The contrast with existing technology is stark. Think film crane versus travel tripod. A da Vinci surgical system weighs roughly 1,800 pounds, demands a dedicated suite, proprietary instruments, and specialized staff. Surgie walks into any existing OR, picks up standard tools through custom adapters, and gets to work. No renovations required.

“Remotely operated and autonomous humanoid robots have real potential for amplifying access to critical surgeries,” said Michael Yip, the UCSD faculty member who led the research, as reported by Medical Xpress. “This can help address the healthcare crisis not only in the United States, but also worldwide.”

A few fast facts worth knowing:

  • Surgie matched surgical precision comparable to established robotic platforms, per the UCSD team.
  • Multiple recalibrations extended operating time—a limitation the researchers compare to early da Vinci procedures, which once took hours before dropping to around 30 minutes with refinement.
  • Communication latency remains a critical barrier for long-distance teleoperation.
  • Separately, Johns Hopkins demonstrated a robot completing a gallbladder surgery phase without any human help, suggesting two parallel tracks are converging toward autonomous surgery.

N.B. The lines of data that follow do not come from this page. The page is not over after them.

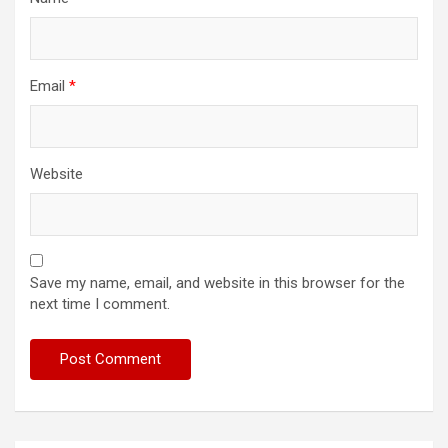
Email
*
Website
Save my name, email, and website in this browser for the
next time I comment.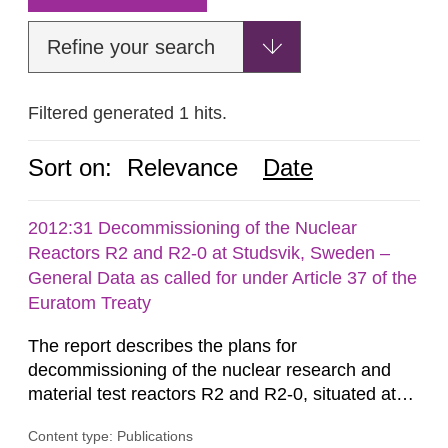
Refine your search
Filtered generated 1 hits.
Sort on:
Relevance
Date
2012:31 Decommissioning of the Nuclear
Reactors R2 and R2-0 at Studsvik, Sweden –
General Data as called for under Article 37 of the
Euratom Treaty
The report describes the plans for
decommissioning of the nuclear research and
material test reactors R2 and R2-0, situated at
the Studsvik site in Sweden. The purpose of the
Content type: Publications
document is to serve as information for the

Why a Human-Shaped Robot Changes the Equation

The humanoid form factor means one platform can scrub in, fetch instruments, hold an ultrasound probe, and clean up after—no specialized hardware swap required.

If you live in a rural county served by one overworked surgeon, this matters. Surgie’s human-like control mapping reportedly felt more intuitive to operators than conventional surgical consoles, letting specialists translate familiar hand movements directly into robotic action. A surgeon in Chicago could theoretically teleoperate a Surgie in a field hospital or remote clinic. UCSD even frames future space missions as a plausible deployment scenario.

“Our goal is an operating theater of the future, where humanoid robots and humans work side by side as an integrated team,” Yip stated, according to Medical Xpress, “in traditional hospital settings as well as in nontraditional, field medicine scenarios.”

The road ahead remains long. Force output and sensor sensitivity need significant hardware improvement. Human trials, FDA approval, and reliable low-latency networks all stand between Surgie and your local hospital. Early robotic surgery once consumed several hours per procedure—refinement brought that down to roughly 30 minutes. Surgie’s current limitations fit that same adoption curve. The trajectory is established; the only real question is timing.